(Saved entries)
· · · ·

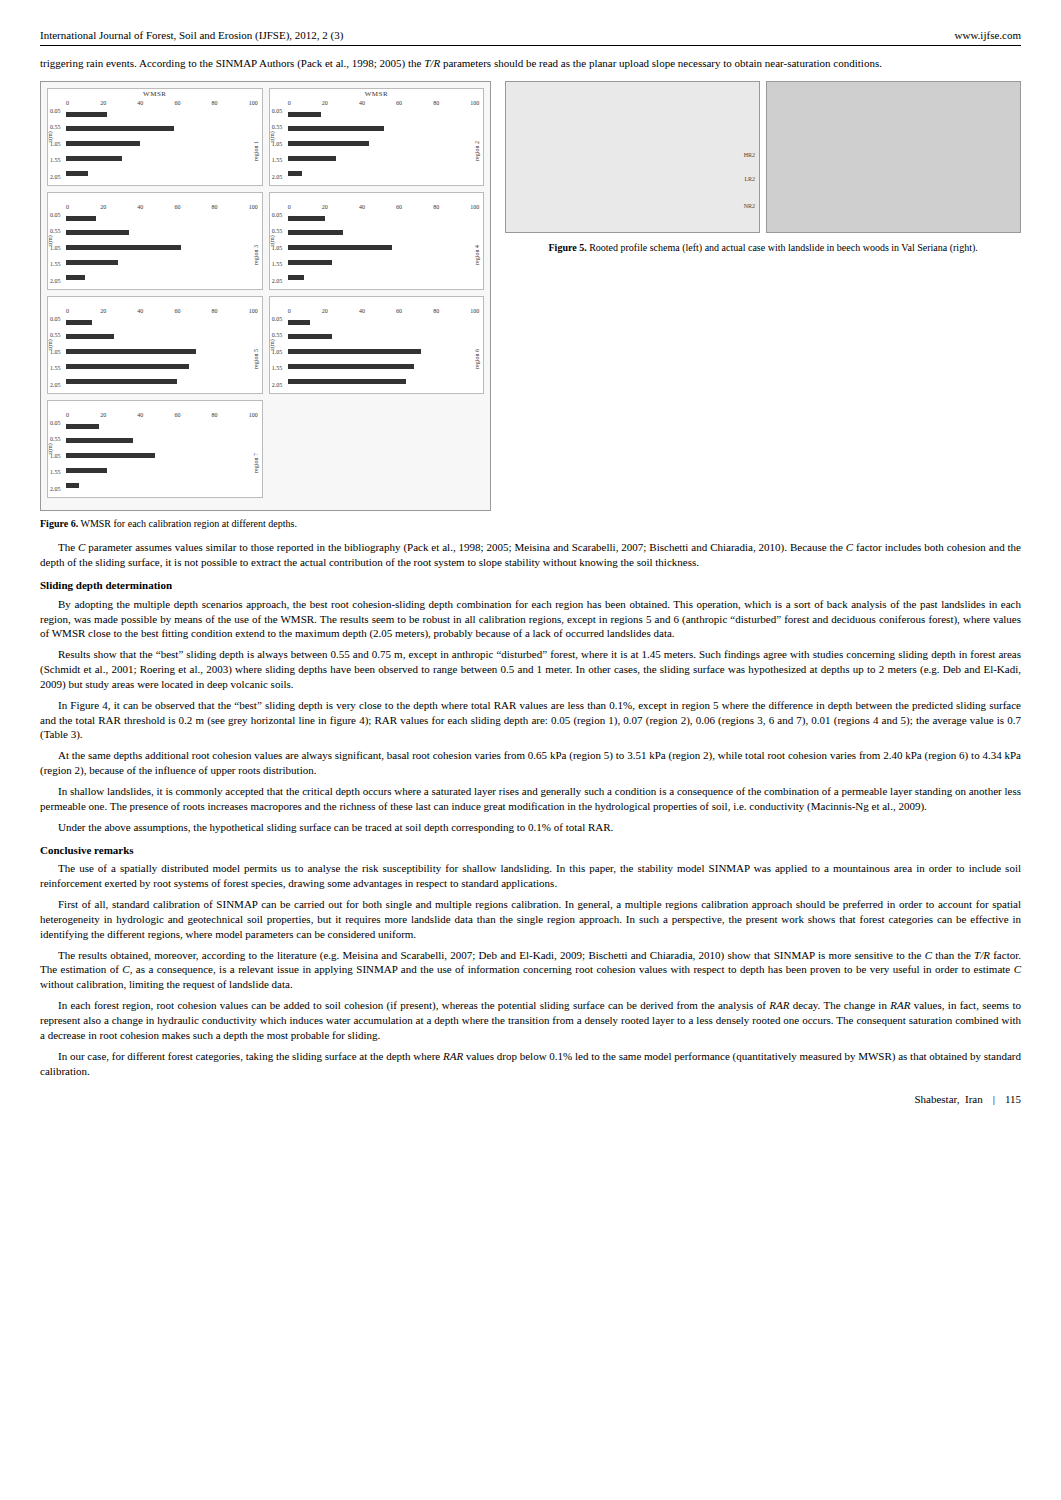International Journal of Forest, Soil and Erosion (IJFSE), 2012, 2 (3) www.ijfse.com
triggering rain events. According to the SINMAP Authors (Pack et al., 1998; 2005) the T/R parameters should be read as the planar upload slope necessary to obtain near-saturation conditions.
WMSR
020406080100
0.050.551.051.552.05
z(m) region 1
WMSR
020406080100
0.050.551.051.552.05
z(m) region 2
020406080100
0.050.551.051.552.05
z(m) region 3
020406080100
0.050.551.051.552.05
z(m) region 4
020406080100
0.050.551.051.552.05
z(m) region 5
020406080100
0.050.551.051.552.05
z(m) region 6
020406080100
0.050.551.051.552.05
z(m) region 7
HR2 LR2 NR2
Figure 5. Rooted profile schema (left) and actual case with landslide in beech woods in Val Seriana (right).
Figure 6. WMSR for each calibration region at different depths.
The C parameter assumes values similar to those reported in the bibliography (Pack et al., 1998; 2005; Meisina and Scarabelli, 2007; Bischetti and Chiaradia, 2010). Because the C factor includes both cohesion and the depth of the sliding surface, it is not possible to extract the actual contribution of the root system to slope stability without knowing the soil thickness.
Sliding depth determination
By adopting the multiple depth scenarios approach, the best root cohesion-sliding depth combination for each region has been obtained. This operation, which is a sort of back analysis of the past landslides in each region, was made possible by means of the use of the WMSR. The results seem to be robust in all calibration regions, except in regions 5 and 6 (anthropic “disturbed” forest and deciduous coniferous forest), where values of WMSR close to the best fitting condition extend to the maximum depth (2.05 meters), probably because of a lack of occurred landslides data.
Results show that the “best” sliding depth is always between 0.55 and 0.75 m, except in anthropic “disturbed” forest, where it is at 1.45 meters. Such findings agree with studies concerning sliding depth in forest areas (Schmidt et al., 2001; Roering et al., 2003) where sliding depths have been observed to range between 0.5 and 1 meter. In other cases, the sliding surface was hypothesized at depths up to 2 meters (e.g. Deb and El-Kadi, 2009) but study areas were located in deep volcanic soils.
In Figure 4, it can be observed that the “best” sliding depth is very close to the depth where total RAR values are less than 0.1%, except in region 5 where the difference in depth between the predicted sliding surface and the total RAR threshold is 0.2 m (see grey horizontal line in figure 4); RAR values for each sliding depth are: 0.05 (region 1), 0.07 (region 2), 0.06 (regions 3, 6 and 7), 0.01 (regions 4 and 5); the average value is 0.7 (Table 3).
At the same depths additional root cohesion values are always significant, basal root cohesion varies from 0.65 kPa (region 5) to 3.51 kPa (region 2), while total root cohesion varies from 2.40 kPa (region 6) to 4.34 kPa (region 2), because of the influence of upper roots distribution.
In shallow landslides, it is commonly accepted that the critical depth occurs where a saturated layer rises and generally such a condition is a consequence of the combination of a permeable layer standing on another less permeable one. The presence of roots increases macropores and the richness of these last can induce great modification in the hydrological properties of soil, i.e. conductivity (Macinnis-Ng et al., 2009).
Under the above assumptions, the hypothetical sliding surface can be traced at soil depth corresponding to 0.1% of total RAR.
Conclusive remarks
The use of a spatially distributed model permits us to analyse the risk susceptibility for shallow landsliding. In this paper, the stability model SINMAP was applied to a mountainous area in order to include soil reinforcement exerted by root systems of forest species, drawing some advantages in respect to standard applications.
First of all, standard calibration of SINMAP can be carried out for both single and multiple regions calibration. In general, a multiple regions calibration approach should be preferred in order to account for spatial heterogeneity in hydrologic and geotechnical soil properties, but it requires more landslide data than the single region approach. In such a perspective, the present work shows that forest categories can be effective in identifying the different regions, where model parameters can be considered uniform.
The results obtained, moreover, according to the literature (e.g. Meisina and Scarabelli, 2007; Deb and El-Kadi, 2009; Bischetti and Chiaradia, 2010) show that SINMAP is more sensitive to the C than the T/R factor. The estimation of C, as a consequence, is a relevant issue in applying SINMAP and the use of information concerning root cohesion values with respect to depth has been proven to be very useful in order to estimate C without calibration, limiting the request of landslide data.
In each forest region, root cohesion values can be added to soil cohesion (if present), whereas the potential sliding surface can be derived from the analysis of RAR decay. The change in RAR values, in fact, seems to represent also a change in hydraulic conductivity which induces water accumulation at a depth where the transition from a densely rooted layer to a less densely rooted one occurs. The consequent saturation combined with a decrease in root cohesion makes such a depth the most probable for sliding.
In our case, for different forest categories, taking the sliding surface at the depth where RAR values drop below 0.1% led to the same model performance (quantitatively measured by MWSR) as that obtained by standard calibration.
Shabestar, Iran | 115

· · · ·

Task details
Only lines holding the string "without" are wanted; gather each one from the entries above.

Problem solution
The C parameter assumes values similar to those reported in the bibliography (Pack et al., 1998; 2005; Meisina and Scarabelli, 2007; Bischetti and Chiaradia, 2010). Because the C factor includes both cohesion and the depth of the sliding surface, it is not possible to extract the actual contribution of the root system to slope stability without knowing the soil thickness.
The results obtained, moreover, according to the literature (e.g. Meisina and Scarabelli, 2007; Deb and El-Kadi, 2009; Bischetti and Chiaradia, 2010) show that SINMAP is more sensitive to the C than the T/R factor. The estimation of C, as a consequence, is a relevant issue in applying SINMAP and the use of information concerning root cohesion values with respect to depth has been proven to be very useful in order to estimate C without calibration, limiting the request of landslide data.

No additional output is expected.